TASK INSTRUCTIONS >>
The expected result is the full listing, retyped exactly, without a single picture.

DATASET EXCERPTS >>
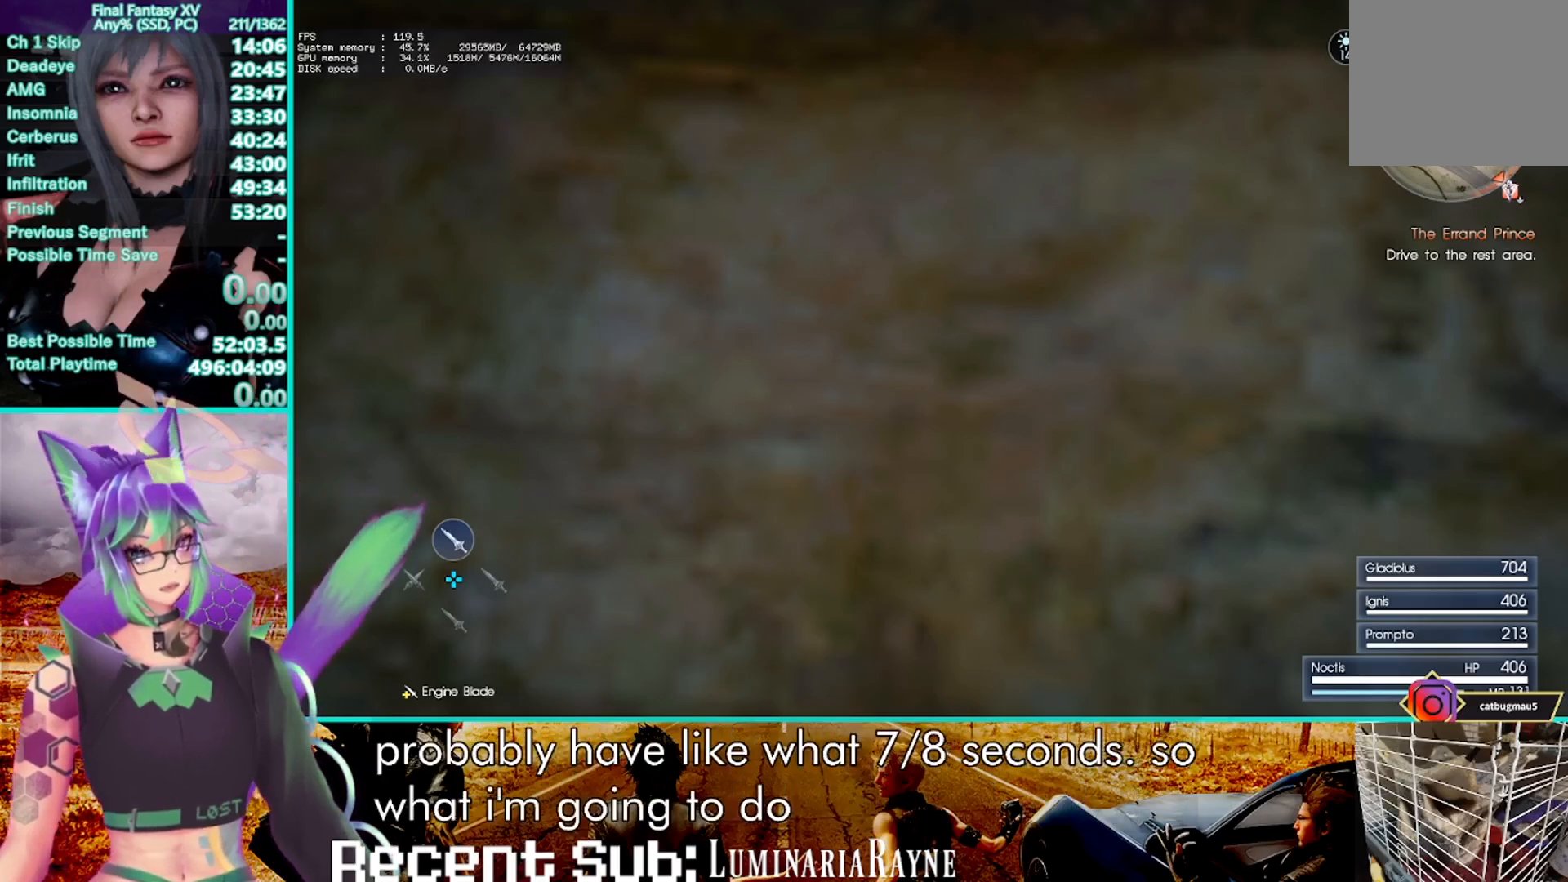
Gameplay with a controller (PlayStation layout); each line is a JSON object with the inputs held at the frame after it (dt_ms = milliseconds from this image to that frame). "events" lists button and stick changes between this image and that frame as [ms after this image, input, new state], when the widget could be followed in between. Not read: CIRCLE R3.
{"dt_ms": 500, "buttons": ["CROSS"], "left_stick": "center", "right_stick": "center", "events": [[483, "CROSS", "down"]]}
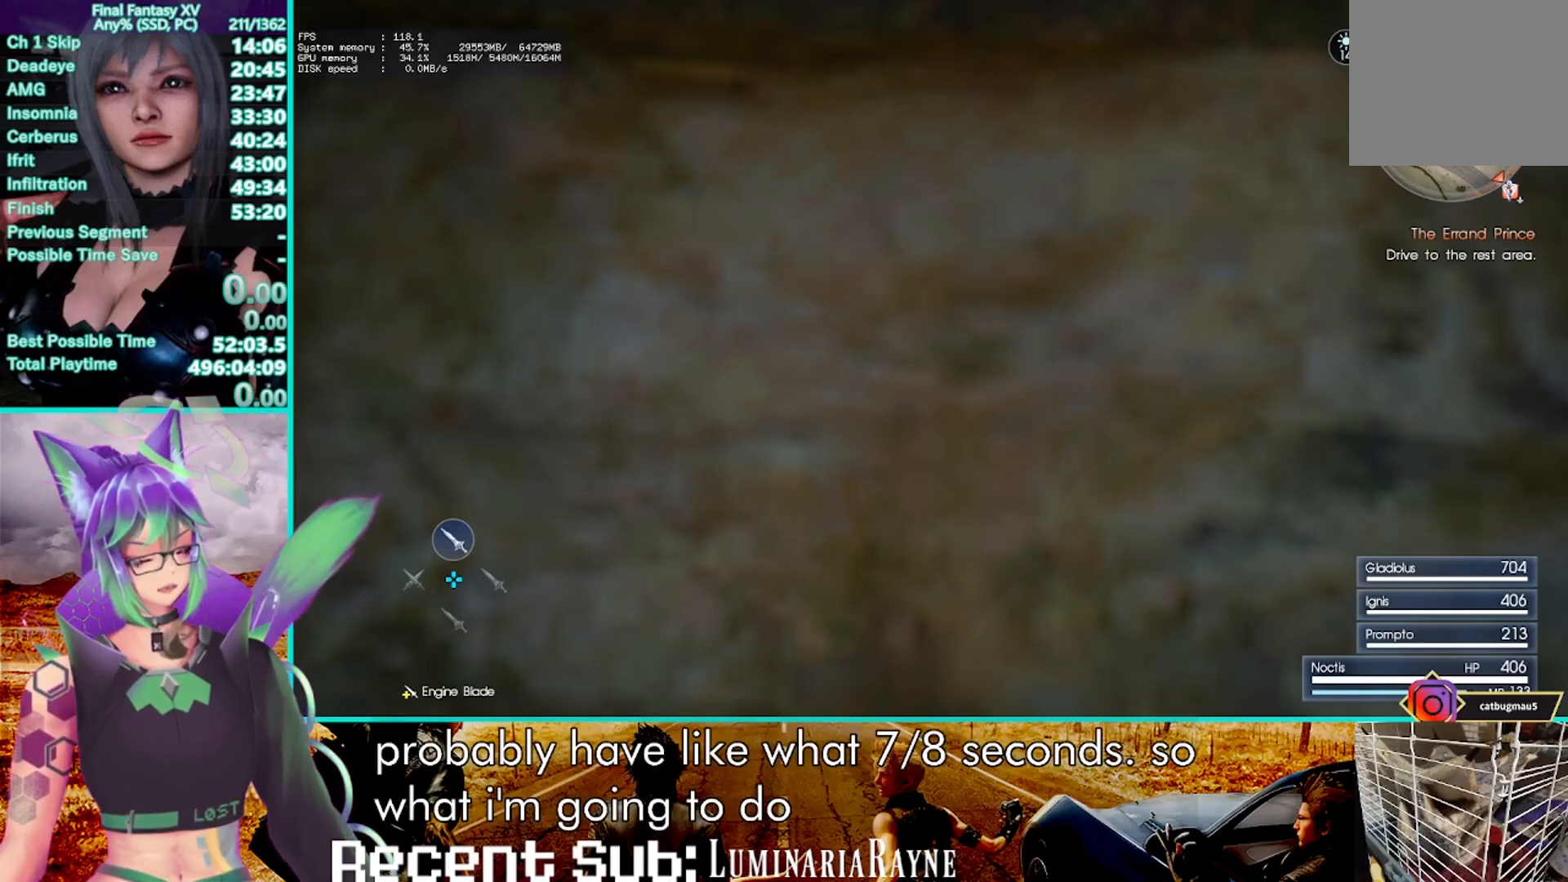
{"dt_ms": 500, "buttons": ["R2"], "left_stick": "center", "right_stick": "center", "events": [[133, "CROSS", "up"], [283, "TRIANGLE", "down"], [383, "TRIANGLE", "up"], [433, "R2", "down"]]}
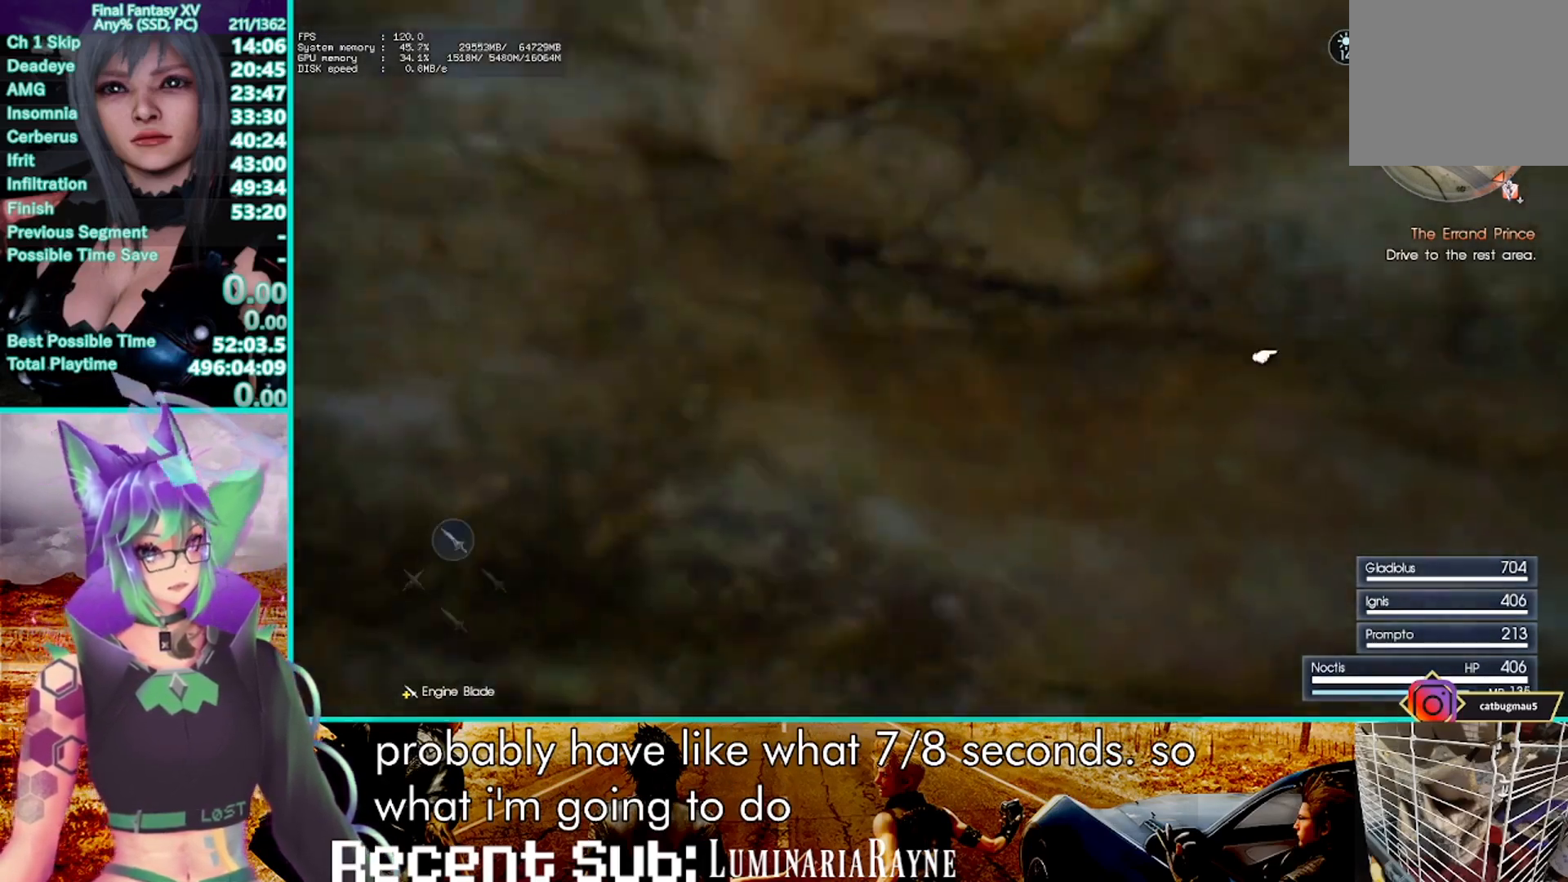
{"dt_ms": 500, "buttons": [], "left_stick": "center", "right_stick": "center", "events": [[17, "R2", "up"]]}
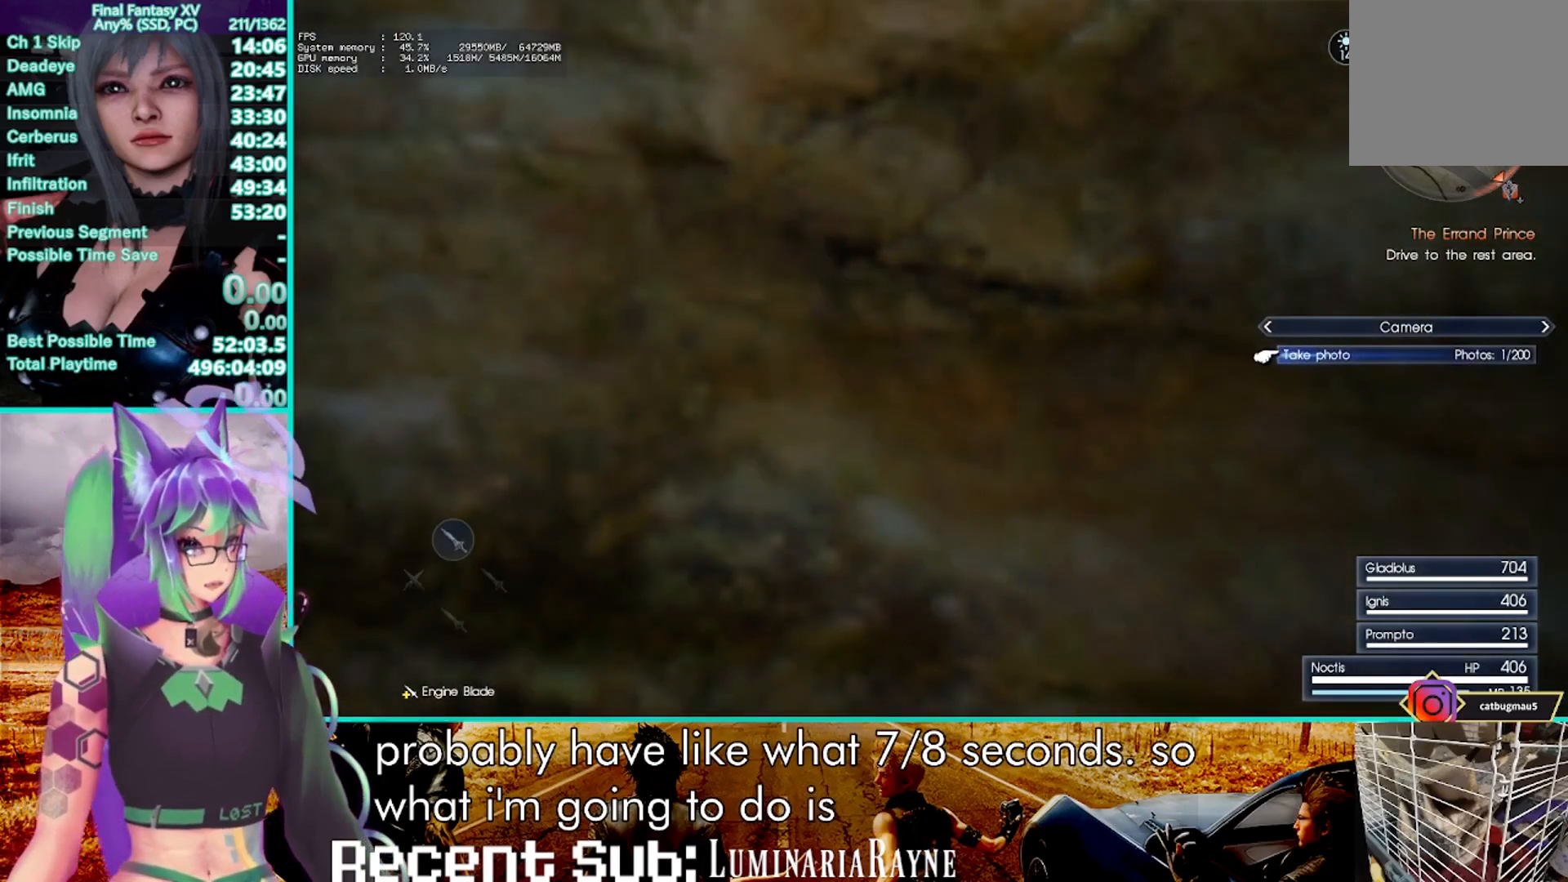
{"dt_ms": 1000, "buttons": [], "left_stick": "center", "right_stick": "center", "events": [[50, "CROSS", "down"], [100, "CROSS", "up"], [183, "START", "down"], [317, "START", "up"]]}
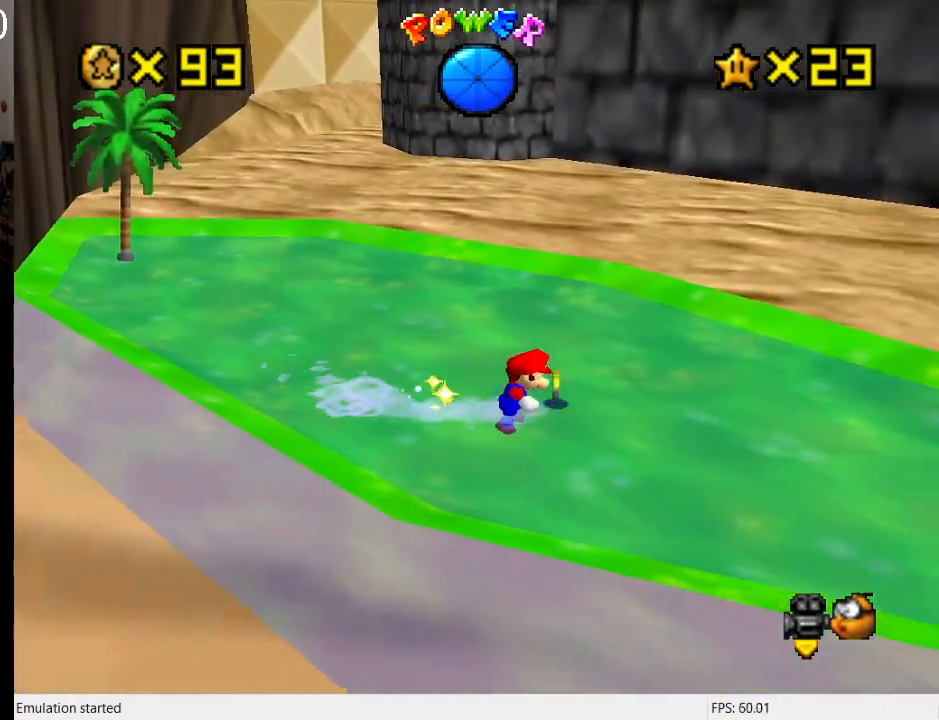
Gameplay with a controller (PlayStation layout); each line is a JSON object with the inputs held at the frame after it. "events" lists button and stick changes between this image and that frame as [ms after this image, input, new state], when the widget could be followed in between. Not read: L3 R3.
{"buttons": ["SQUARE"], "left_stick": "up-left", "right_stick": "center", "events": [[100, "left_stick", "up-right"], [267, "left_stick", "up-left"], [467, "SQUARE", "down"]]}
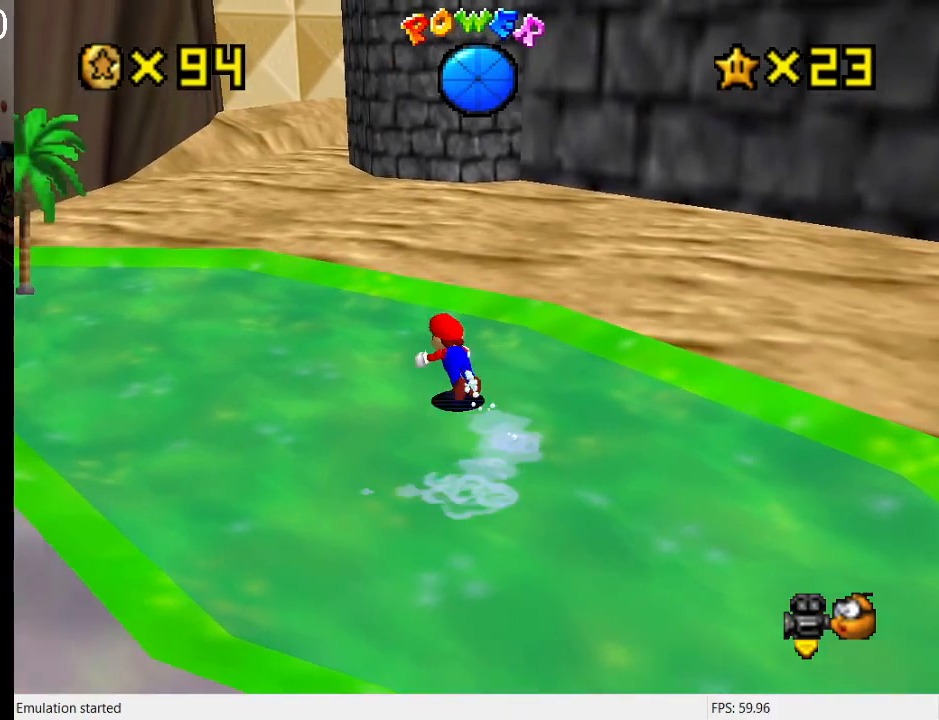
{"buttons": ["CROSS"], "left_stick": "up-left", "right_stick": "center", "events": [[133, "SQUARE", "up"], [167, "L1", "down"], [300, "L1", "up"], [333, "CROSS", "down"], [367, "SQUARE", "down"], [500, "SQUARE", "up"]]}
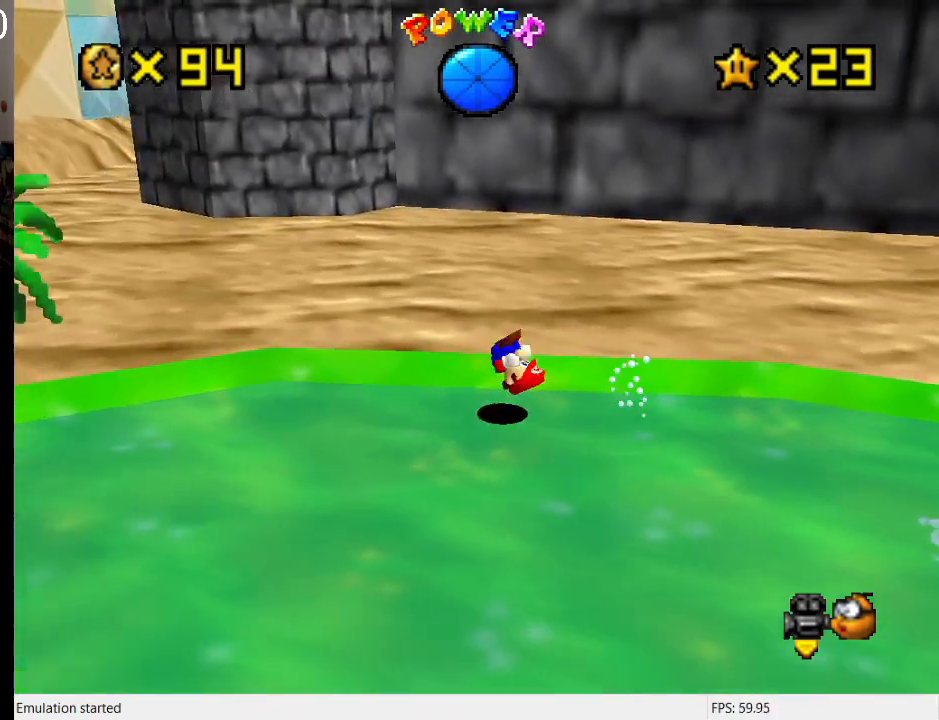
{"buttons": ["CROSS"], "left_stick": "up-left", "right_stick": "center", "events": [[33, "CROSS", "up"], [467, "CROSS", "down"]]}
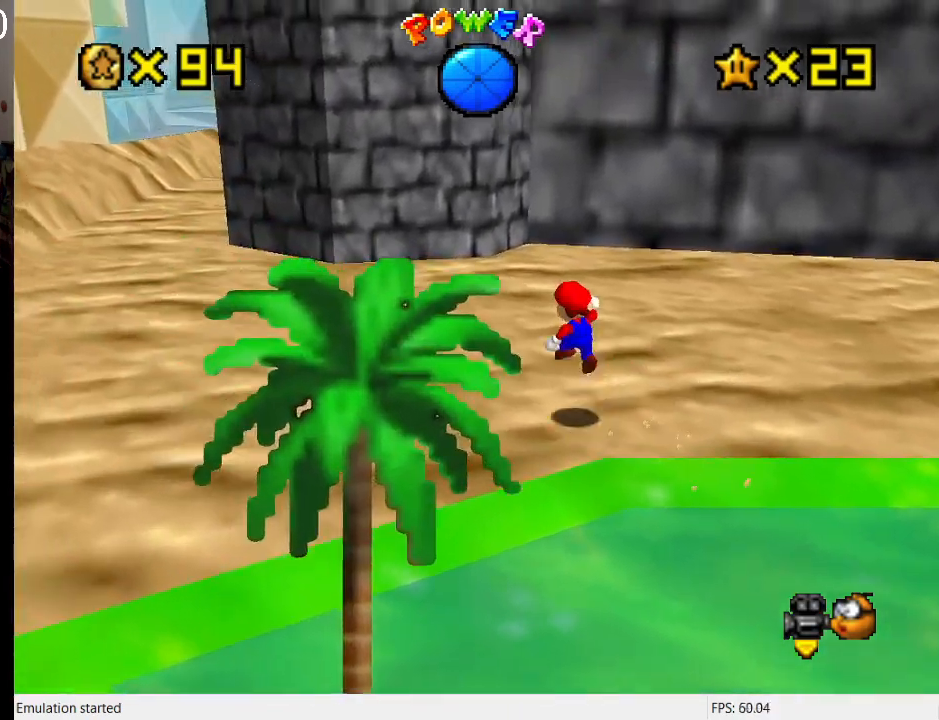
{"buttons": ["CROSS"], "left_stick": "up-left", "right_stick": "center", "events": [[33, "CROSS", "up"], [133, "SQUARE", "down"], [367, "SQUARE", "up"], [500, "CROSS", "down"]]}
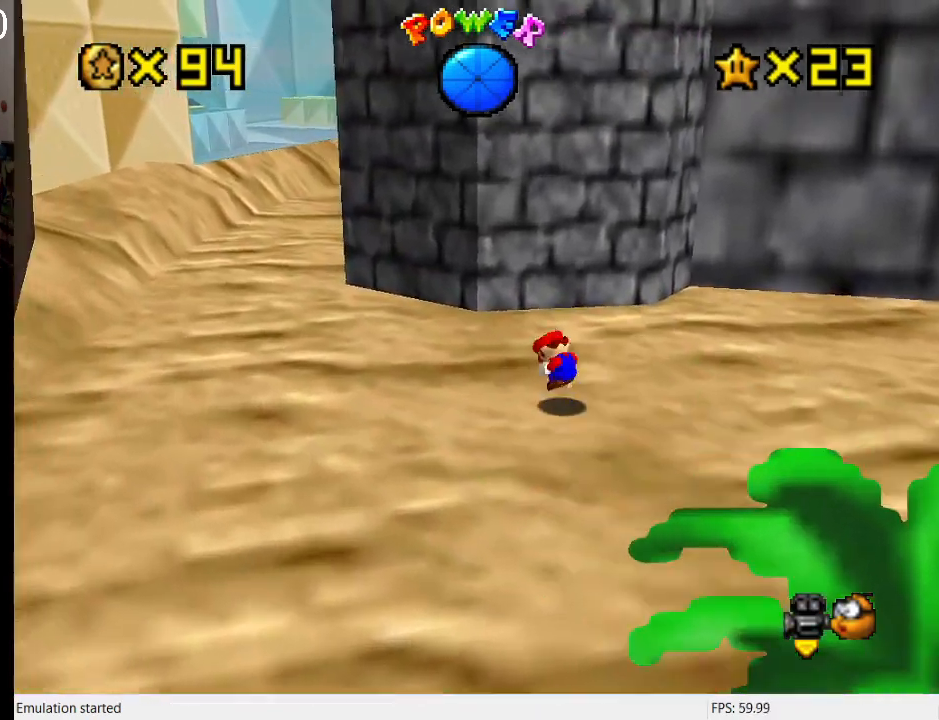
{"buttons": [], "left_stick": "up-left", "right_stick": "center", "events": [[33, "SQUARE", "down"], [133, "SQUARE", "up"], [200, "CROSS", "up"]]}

EXERCISE RESPONSE >>
Gameplay with a controller (PlayStation layout); each line is a JSON object with the inputs held at the frame after it (dt_ms = milliseconds from this image to that frame). "events" lists button and stick changes between this image and that frame as [ms after this image, input, new state], when the widget could be followed in between. Not read: CIRCLE R3.
{"dt_ms": 500, "buttons": ["CROSS"], "left_stick": "center", "right_stick": "center", "events": [[483, "CROSS", "down"]]}
{"dt_ms": 500, "buttons": ["R2"], "left_stick": "center", "right_stick": "center", "events": [[133, "CROSS", "up"], [283, "TRIANGLE", "down"], [383, "TRIANGLE", "up"], [433, "R2", "down"]]}
{"dt_ms": 500, "buttons": [], "left_stick": "center", "right_stick": "center", "events": [[17, "R2", "up"]]}
{"dt_ms": 1000, "buttons": [], "left_stick": "center", "right_stick": "center", "events": [[50, "CROSS", "down"], [100, "CROSS", "up"], [183, "START", "down"], [317, "START", "up"]]}
Gameplay with a controller (PlayStation layout); each line is a JSON object with the inputs held at the frame after it. "events" lists button and stick changes between this image and that frame as [ms after this image, input, new state], when the widget could be followed in between. Not read: L3 R3.
{"buttons": ["SQUARE"], "left_stick": "up-left", "right_stick": "center", "events": [[100, "left_stick", "up-right"], [267, "left_stick", "up-left"], [467, "SQUARE", "down"]]}
{"buttons": ["CROSS"], "left_stick": "up-left", "right_stick": "center", "events": [[133, "SQUARE", "up"], [167, "L1", "down"], [300, "L1", "up"], [333, "CROSS", "down"], [367, "SQUARE", "down"], [500, "SQUARE", "up"]]}
{"buttons": ["CROSS"], "left_stick": "up-left", "right_stick": "center", "events": [[33, "CROSS", "up"], [467, "CROSS", "down"]]}
{"buttons": ["CROSS"], "left_stick": "up-left", "right_stick": "center", "events": [[33, "CROSS", "up"], [133, "SQUARE", "down"], [367, "SQUARE", "up"], [500, "CROSS", "down"]]}
{"buttons": [], "left_stick": "up-left", "right_stick": "center", "events": [[33, "SQUARE", "down"], [133, "SQUARE", "up"], [200, "CROSS", "up"]]}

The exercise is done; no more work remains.